WORK REQUEST: Copy the listing verbatim, excluding any images found in it.

(DATA FOR REVIEW begins)

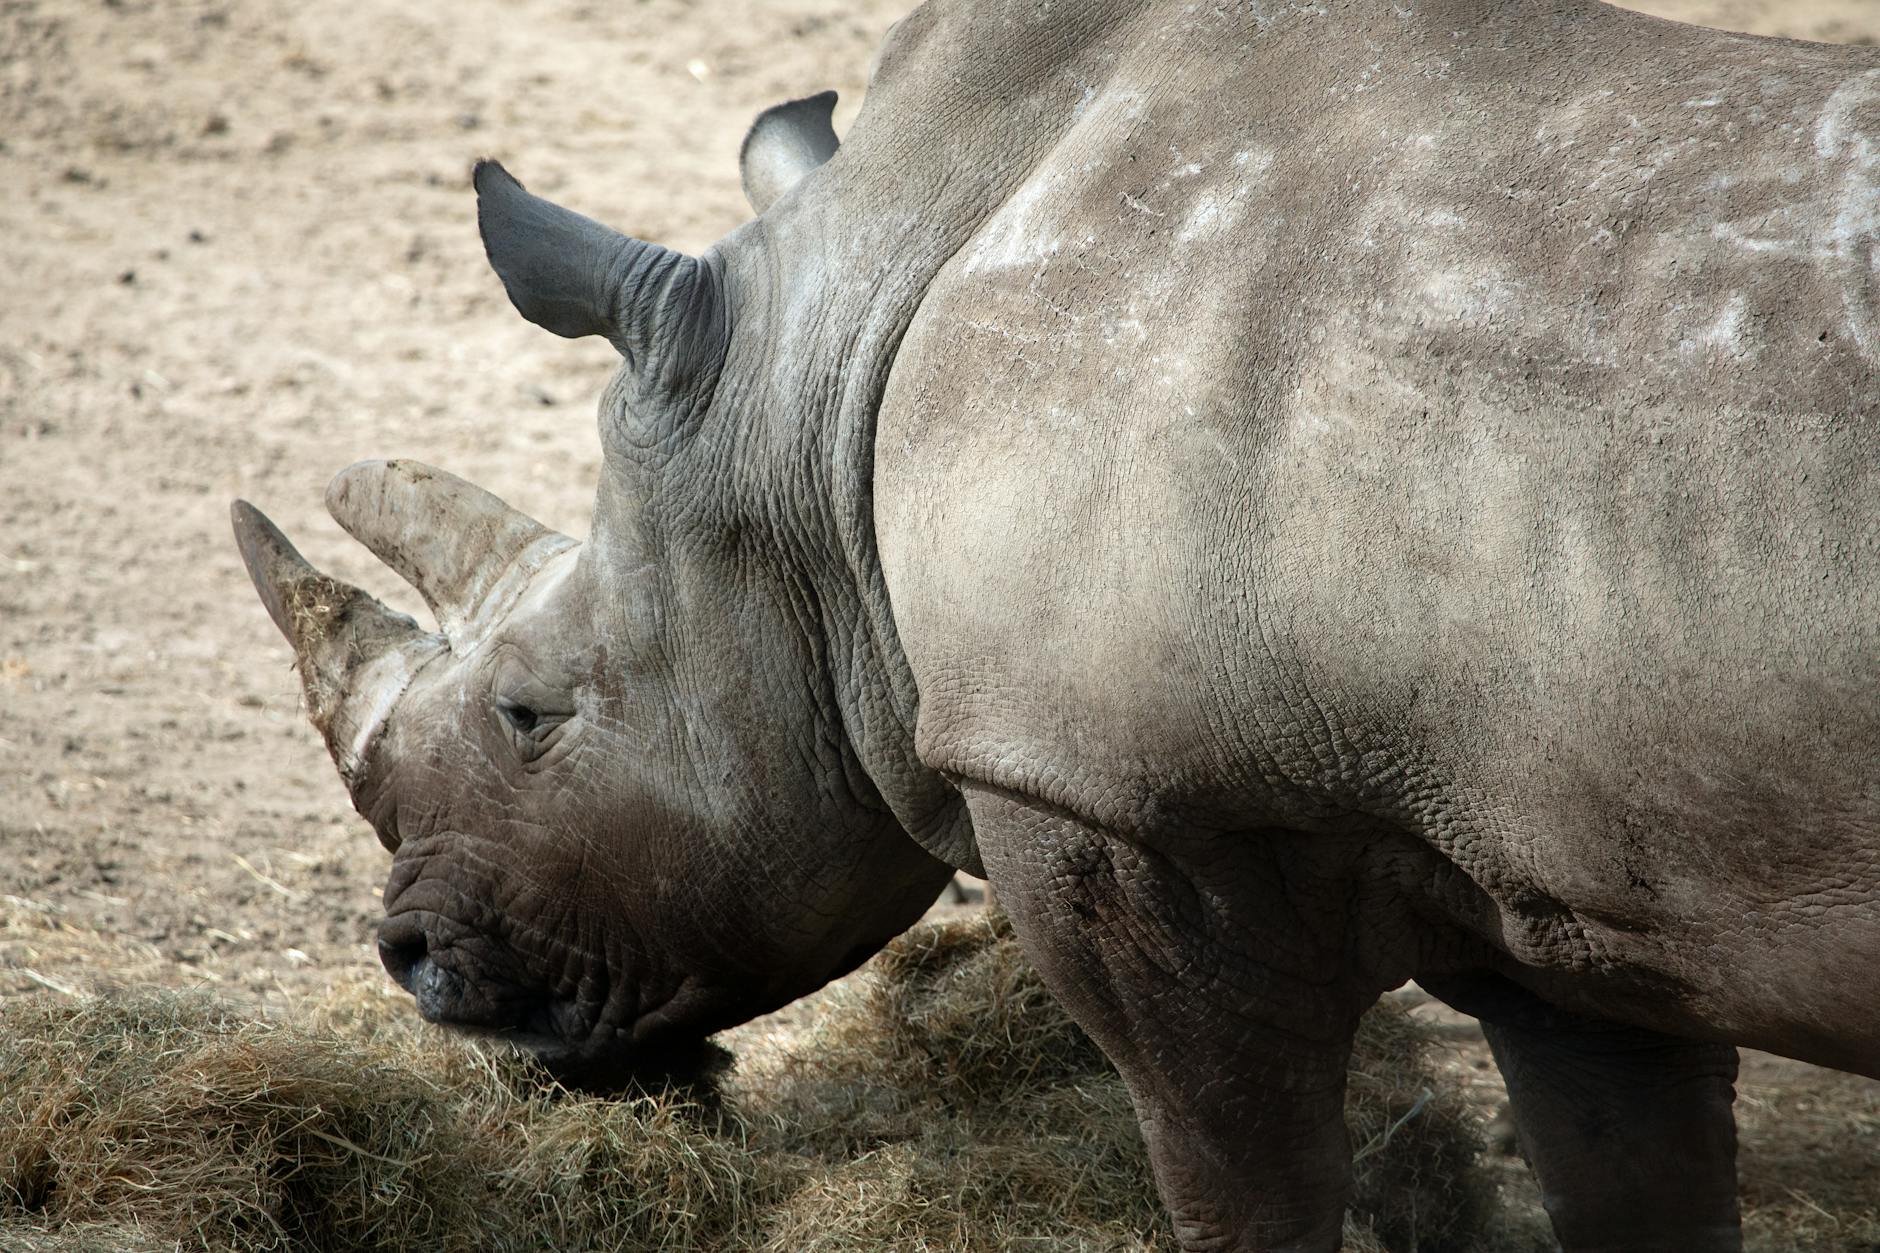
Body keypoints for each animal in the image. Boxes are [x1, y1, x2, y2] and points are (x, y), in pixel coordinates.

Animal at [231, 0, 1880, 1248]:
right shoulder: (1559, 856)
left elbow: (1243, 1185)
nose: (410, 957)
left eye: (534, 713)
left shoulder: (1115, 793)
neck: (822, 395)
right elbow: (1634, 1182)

(DATA FOR REVIEW ends)

EXPECTED ANSWER:
Body keypoints for each animal in the image. Boxes are [x1, y1, x2, y2] and points are (x, y), in pixel coordinates.

Animal at [231, 0, 1880, 1248]:
right shoulder: (1559, 856)
left elbow: (1243, 1185)
nose: (410, 957)
left eye: (534, 713)
left shoulder: (1115, 793)
neck: (822, 395)
right elbow: (1634, 1182)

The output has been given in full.